Visualize Failure

This post is part of HBR’s special issue on failure.

Several hours into the first day of our paddle down the Grand Canyon, we came to our first significant rapid of the trip, House Rock Rapid. To give you an idea, here is a 25-second YouTube video of a kayaker running the rapid.

We got out of our boats — we were 15 kayakers and three support rafts — and scouted the rapid from the right bank of the river. So far, I hadn’t been feeling myself on this trip. The water was bigger than anything I had paddled before, and now even small rapids — waves I could normally surf for fun — were rattling me. I felt uneasy, stiff, awkward, and scared.

I volunteered to go first, mostly to get it over with. While the other kayakers watched from land, I entered my kayak. My hands were shaking, and it took me a few tries to seal my sprayskirt around the cockpit.

Adrenaline coursed throughout my body as I slowly inched my way toward the rapid. I positioned myself carefully as I entered the whitewater. About thirty feet upstream from the big wave, I started to paddle hard, taking short strokes to power through it. 20 feet. Ten feet.

BAM

A wall of water that stood at least twice my height crashed, flattening me against the back of the boat. The size of the wave startled me; it was much bigger than it appeared from land.

The wave hit with such immense force that my boat flipped, not sideways, but end over end. I was instantaneously upside down, underwater. Before I could even think about doing an Eskimo roll, the current yanked me out of the cockpit and dragged me deep down. I didn’t even get a chance to take a good breath before going under. I tried to swim to the surface but I wasn’t sure which way was up.

Finally, about 50 feet downstream, the river spit me out. I gasped for air as a large bearded river guide reached for my life jacket and tugged me onto his raft.

“Welcome to the Canyon.” He laughed.
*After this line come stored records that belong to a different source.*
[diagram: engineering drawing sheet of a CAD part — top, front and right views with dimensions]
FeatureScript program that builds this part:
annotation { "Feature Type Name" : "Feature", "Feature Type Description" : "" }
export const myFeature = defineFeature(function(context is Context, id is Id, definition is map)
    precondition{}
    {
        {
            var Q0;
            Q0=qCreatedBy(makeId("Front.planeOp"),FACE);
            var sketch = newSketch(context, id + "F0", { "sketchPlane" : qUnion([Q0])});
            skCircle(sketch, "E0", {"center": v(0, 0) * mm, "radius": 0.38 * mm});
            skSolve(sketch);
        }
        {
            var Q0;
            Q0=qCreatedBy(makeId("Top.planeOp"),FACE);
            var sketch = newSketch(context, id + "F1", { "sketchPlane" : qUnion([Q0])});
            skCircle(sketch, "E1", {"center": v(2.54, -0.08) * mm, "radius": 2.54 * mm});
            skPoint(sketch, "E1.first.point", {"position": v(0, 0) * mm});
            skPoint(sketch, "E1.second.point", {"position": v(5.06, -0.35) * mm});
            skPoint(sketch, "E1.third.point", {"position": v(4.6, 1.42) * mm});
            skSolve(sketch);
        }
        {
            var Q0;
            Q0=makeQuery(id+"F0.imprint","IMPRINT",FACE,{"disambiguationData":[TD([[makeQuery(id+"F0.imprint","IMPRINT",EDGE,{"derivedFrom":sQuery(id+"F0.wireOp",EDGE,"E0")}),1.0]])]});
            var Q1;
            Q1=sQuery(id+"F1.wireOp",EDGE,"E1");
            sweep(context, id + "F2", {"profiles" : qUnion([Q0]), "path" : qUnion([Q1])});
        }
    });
I did my best to smile back as I lay on the floor of the raft, trying to catch my breath.

My pummeling was unexpected. But what happened next even more so.

When I got back into my kayak, I thought I’d be even more nervous, more hesitant, and even stiffer than before. But it was the exact opposite. I was loose, comfortable, relaxed. I did a few Eskimo rolls for the fun of it. No adrenaline. No shaking. It was a dramatic shift. My fear and uncertainty was gone. I felt refreshed.

I felt the relief of failure.

Before I was clobbered by that wave, I was terrified of being clobbered by a wave. After the clobbering, I was no longer afraid. Once I failed — and not just a misstep, but a grand, dramatic failure — I knew I could handle the other failures the river might throw at me. In fact, I didn’t just know I could handle them, I felt I could.

We often hear about visualizing success, imagining yourself in a situation saying all the right things and making all the right moves. That tactic has its place. But I want to suggest an alternative.

Try visualizing failure.

If you have a difficult conversation you need to initiate, close your eyes and imagine it going horribly wrong. Visualize yourself saying the wrong thing. In your mind, see the other person responding callously. Watch the whole thing blow up. Don’t just think about it; try to feel it. Experience the adrenaline flow. Notice your heart beating. Sense the disappointment.

Okay. Now, open your eyes and realize that you’ve been through the worst of it. Chances are, the conversation won’t go as badly as you’ve just imagined. And if it does, you’ve just experienced what you’ll feel like, and you know what? You survived. It’s only uphill from here.

That’s what makes visualizing failure so helpful for perfectionists who often have a hard time starting things. If the failure we’ve just visualized is as bad as it can get, then why not try? It lowers the bar and takes the power of failure away.

It also allows you to have a conversation with your fear of failure. Mermer Blakeslee explores this beautifully in her book A Conversation with Fear. You can’t get rid of fear and you wouldn’t want to. But engaging with your fear helps you to see it for what it really is, which is rarely as bad as you imagine.

There’s another dynamic that happens when you visualize failure: you instinctively teach yourself what not to do. What not to say. How to recover if it goes badly. How to handle yourself in the worst case without losing control.

Here’s the irony: When you visualize failure, you’re actually visualizing success. You’re watching yourself navigate, survive, and move through failure. And that’s an art that doesn’t just help you succeed; it helps you live. Failure isn’t just an annoying step on the way to success, it’s as much a part of life as success. Best to get used to it.

After getting slammed by that wave, my feeling of confidence lasted the rest of the trip. Even when we got to the hardest rapid in the canyon — Lava Falls — I went through it with ease. So much so that I pulled my boat up the bank and ran it again. This second time, a wave hit me sideways and I flipped, losing my paddle.

But I had visualized that happening and it didn’t frighten me. I stayed in my boat and reached up with my hands to the surface of the water and flipped myself back over. A hands roll. In the biggest water the canyon had to offer.